◆ Provided passage

╔══

So, without delving further into the plethora of evidence available to the student of Scripture and history, we have established that:

1. The Sabbath was instituted by God at creation for all mankind.

2. Christ expected His followers to continue Sabbath-keeping after His death and resurrection.

3. Neither the disciples, apostles, nor any of the early Christians advocated, let alone kept, Sunday as sacred.

4 When Sunday-keeping did creep into the Christian church, it was at the instigation and commands of Constantine and the newly emerging Roman Catholic Church during the fourth century A.D.

The obvious and inescapable conclusion then is that, if the apostle Thomas took Christianity to India, and there established churches, then his converts, the so-called St Thomas Christians, were seventh-day Sabbath-keepers.

But for those who discount the St Thomas legend, believing that Christianity was brought to India at a later date from Persia, it is still incumbent on them to accept the evidence of history, that the early Christians were Sabbath-keepers. If the Syrian Christians in India were subject to the Eastern Syrian Church it follows that they would be in agreement as to their day of worship; for Mingana writes:

"Any attempt to speak of early Christianity as different from the East Syrian Church, is, in our judgment, bound to fail". ("Early Spread of Christianity", Bulletin of John Rylands Library, Vol. 10, p. 440)

In order to unlock the door to the mystery of the disappearance of the Sabbath from Indian Christianity it is obvious that we need a key. It so happens that the key, like Malachai Martin's, has very much to do with blood; not Christ's blood, not the blood of saints, but the blood of Indians!

When we unlock that door, we shall not only gain insight into the extent of Christian Sabbath observance but we shall also discover a sinister plan to shield modern-day Christendom from the light of truth.

CHAPTER 3

Little is known of early Christianity in India. The church records and literature of the St Thomas Church have mysteriously disappeared. But thanks to historians and travelers who recorded their experiences, we can piece together an interesting picture of the early Indian Christians which links them to the early Antioch church. However there is nothing recorded that would throw any light on the welfare or otherwise of the original church communities thought to have been established by St Thomas.

It is this absence of information that causes many to doubt that St Thomas ever reached Southern India.

╚══

◆ Dataset records
╔══

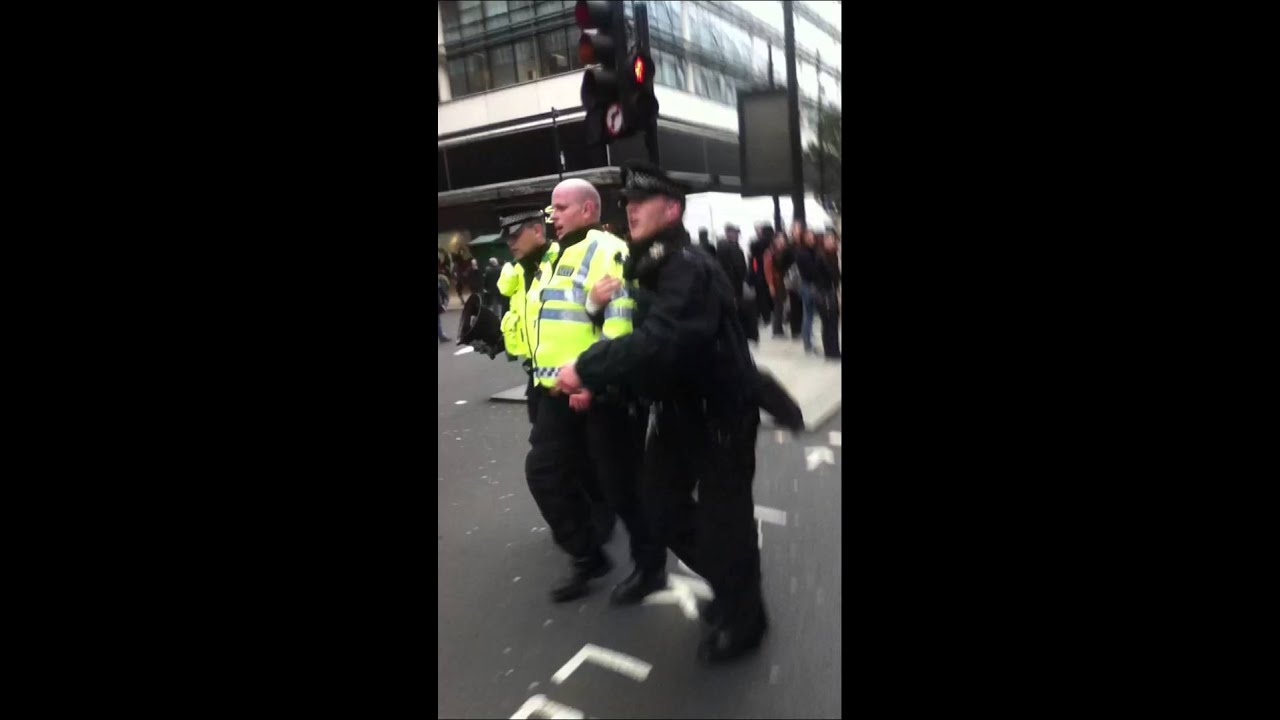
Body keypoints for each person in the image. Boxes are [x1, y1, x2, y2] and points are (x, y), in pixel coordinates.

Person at [556, 160, 769, 664]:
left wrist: (590, 366)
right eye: (625, 202)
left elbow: (667, 340)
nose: (628, 210)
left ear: (671, 209)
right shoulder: (650, 265)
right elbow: (645, 335)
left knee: (725, 523)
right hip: (676, 413)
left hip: (718, 417)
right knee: (661, 510)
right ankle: (732, 582)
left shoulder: (686, 266)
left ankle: (745, 618)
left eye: (640, 202)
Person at [541, 178, 665, 605]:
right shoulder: (558, 253)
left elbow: (620, 320)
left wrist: (591, 378)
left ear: (588, 210)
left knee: (622, 485)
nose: (551, 215)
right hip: (564, 387)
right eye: (552, 208)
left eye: (561, 207)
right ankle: (594, 554)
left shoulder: (607, 250)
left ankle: (650, 564)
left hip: (603, 390)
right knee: (571, 476)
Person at [815, 228, 842, 359]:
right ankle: (832, 351)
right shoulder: (824, 256)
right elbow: (833, 275)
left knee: (830, 323)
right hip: (825, 294)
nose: (833, 242)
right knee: (829, 322)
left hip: (828, 292)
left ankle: (831, 350)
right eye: (829, 239)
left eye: (833, 239)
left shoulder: (830, 255)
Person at [748, 224, 774, 326]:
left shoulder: (756, 244)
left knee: (761, 296)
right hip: (771, 271)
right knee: (770, 295)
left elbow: (752, 258)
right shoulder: (773, 242)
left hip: (759, 272)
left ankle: (766, 317)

╚══

◆ List of tasks
(a) Repeat the Sabbath passage word for word, from "2. Christ expected" up to and including "were seventh-day Sabbath-keepers.".
(b) What does the Sabbath passage say has happened to the church records and literature of the St Thomas Church?
The entries have no connection to the Sabbath passage.

◆ Answers for each item
(a)
2. Christ expected His followers to continue Sabbath-keeping after His death and resurrection.

3. Neither the disciples, apostles, nor any of the early Christians advocated, let alone kept, Sunday as sacred.

4 When Sunday-keeping did creep into the Christian church, it was at the instigation and commands of Constantine and the newly emerging Roman Catholic Church during the fourth century A.D.

The obvious and inescapable conclusion then is that, if the apostle Thomas took Christianity to India, and there established churches, then his converts, the so-called St Thomas Christians, were seventh-day Sabbath-keepers.

(b) They have mysteriously disappeared.